The biology of activin: recent advances in structure, regulation and function

  1. Alan L Schneyer1
  1. Program in Membrane Biology and Division of Nephrology, Center for Systems Biology, Massachusetts General Hospital, Harvard Medical School, Boston, Massachusetts 02114, USA
    1Pioneer Valley Life Science Institute and University of Massachusetts-Amherst, 3601 Main Street, Springfield, Massachusetts 01107, USA
  1. (Correspondence should be addressed to A L Schneyer; Email: alan.schneyer{at}bhs.org)

Abstract

Activin was discovered in the 1980s as a gonadal protein that stimulated FSH release from pituitary gonadotropes and was thought of as a reproductive hormone. In the ensuing decades, many additional activities of activin were described and it was found to be produced in a wide variety of cell types at nearly all stages of development.

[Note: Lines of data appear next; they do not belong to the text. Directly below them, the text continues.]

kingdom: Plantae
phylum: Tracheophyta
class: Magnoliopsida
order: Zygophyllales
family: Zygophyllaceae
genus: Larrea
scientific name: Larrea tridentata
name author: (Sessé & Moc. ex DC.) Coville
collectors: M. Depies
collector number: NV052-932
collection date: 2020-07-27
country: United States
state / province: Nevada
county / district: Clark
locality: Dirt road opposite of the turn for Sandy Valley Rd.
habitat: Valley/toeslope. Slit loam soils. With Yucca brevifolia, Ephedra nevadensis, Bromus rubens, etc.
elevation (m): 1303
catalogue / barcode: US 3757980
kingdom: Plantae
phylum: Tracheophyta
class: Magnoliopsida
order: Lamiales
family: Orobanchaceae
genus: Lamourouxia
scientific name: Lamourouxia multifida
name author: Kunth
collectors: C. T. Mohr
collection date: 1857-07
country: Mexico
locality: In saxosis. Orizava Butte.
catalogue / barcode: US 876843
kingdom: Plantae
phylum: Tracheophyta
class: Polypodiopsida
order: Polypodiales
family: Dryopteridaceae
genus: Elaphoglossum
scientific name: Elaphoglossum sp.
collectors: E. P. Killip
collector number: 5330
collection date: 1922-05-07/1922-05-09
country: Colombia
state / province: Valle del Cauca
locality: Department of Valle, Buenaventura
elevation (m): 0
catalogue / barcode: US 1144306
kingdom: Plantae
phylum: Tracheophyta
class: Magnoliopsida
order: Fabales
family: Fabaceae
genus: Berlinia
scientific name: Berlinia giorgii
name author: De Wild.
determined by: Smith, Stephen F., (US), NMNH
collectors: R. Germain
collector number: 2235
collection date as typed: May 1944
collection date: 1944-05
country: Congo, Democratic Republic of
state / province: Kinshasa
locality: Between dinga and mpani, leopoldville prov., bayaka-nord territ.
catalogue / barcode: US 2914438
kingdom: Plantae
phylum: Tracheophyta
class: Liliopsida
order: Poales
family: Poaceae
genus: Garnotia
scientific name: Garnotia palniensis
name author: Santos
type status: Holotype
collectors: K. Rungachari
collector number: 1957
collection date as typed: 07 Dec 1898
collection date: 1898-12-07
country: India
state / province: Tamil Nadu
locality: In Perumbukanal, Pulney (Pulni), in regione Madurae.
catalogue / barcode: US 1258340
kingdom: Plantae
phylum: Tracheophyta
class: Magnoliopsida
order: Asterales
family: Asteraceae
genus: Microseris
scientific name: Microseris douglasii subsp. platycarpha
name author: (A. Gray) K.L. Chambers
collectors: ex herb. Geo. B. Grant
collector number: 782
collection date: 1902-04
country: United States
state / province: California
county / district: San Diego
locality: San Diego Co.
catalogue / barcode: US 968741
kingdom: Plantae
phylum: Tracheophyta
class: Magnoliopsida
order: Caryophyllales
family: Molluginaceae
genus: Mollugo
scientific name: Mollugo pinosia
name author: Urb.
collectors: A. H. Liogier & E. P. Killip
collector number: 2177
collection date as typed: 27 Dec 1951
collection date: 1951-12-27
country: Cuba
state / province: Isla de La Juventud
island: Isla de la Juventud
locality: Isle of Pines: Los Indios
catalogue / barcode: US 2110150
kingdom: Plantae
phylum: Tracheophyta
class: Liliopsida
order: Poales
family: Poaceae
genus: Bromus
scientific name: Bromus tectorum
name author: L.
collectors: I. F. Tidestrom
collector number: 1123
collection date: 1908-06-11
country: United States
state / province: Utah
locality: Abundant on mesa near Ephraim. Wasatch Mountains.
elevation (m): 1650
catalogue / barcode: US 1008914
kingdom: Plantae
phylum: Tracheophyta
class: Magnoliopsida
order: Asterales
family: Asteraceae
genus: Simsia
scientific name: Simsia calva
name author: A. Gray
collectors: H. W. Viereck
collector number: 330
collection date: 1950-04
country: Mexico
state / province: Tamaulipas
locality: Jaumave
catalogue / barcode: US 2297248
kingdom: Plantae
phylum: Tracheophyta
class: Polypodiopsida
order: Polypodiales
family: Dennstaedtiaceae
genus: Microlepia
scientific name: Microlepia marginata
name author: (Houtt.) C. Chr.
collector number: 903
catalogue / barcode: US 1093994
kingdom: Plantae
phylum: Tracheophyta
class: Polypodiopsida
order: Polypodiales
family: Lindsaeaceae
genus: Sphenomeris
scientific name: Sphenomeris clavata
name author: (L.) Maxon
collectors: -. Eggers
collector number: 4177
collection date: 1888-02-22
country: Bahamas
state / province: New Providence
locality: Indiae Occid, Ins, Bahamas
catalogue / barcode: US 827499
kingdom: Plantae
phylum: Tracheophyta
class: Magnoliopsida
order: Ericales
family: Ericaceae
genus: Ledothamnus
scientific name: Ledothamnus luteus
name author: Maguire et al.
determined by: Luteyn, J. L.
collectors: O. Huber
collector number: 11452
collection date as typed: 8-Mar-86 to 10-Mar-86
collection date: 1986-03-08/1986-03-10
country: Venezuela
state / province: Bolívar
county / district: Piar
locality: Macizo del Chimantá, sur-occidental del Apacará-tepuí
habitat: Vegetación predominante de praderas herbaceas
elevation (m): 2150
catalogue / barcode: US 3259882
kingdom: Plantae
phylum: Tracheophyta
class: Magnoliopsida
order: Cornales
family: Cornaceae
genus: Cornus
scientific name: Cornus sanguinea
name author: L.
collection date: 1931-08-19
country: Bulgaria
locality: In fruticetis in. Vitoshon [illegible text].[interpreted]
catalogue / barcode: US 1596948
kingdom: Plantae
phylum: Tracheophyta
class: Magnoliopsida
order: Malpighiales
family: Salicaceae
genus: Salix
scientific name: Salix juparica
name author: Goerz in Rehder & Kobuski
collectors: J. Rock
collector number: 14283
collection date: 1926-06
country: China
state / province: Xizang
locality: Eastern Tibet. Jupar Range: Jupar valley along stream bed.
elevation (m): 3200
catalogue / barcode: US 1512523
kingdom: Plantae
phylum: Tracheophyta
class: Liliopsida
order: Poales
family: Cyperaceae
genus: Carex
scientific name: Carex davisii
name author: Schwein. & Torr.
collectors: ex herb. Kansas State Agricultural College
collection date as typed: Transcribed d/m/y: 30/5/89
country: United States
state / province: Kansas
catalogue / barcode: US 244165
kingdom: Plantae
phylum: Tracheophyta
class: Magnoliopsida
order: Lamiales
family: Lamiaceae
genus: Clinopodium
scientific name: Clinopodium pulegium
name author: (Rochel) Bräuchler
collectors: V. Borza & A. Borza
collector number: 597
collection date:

Its signaling and actions are regulated intracellularly and by extracellular antagonists. Over the past 5 years, a number of important advances have been made that clarify our understanding of the structural basis for signaling and regulation, as well as the biological roles of activin in stem cells, embryonic development and in adults. These include the crystallization of activin in complex with the activin type II receptor ActRIIB, or with the binding proteins follistatin and follistatin-like 3, as well as identification of activin's roles in gonadal sex development, follicle development, luteolysis, β-cell proliferation and function in the islet, stem cell pluripotency and differentiation into different cell types and in immune cells. These advances are reviewed to provide perspective for future studies.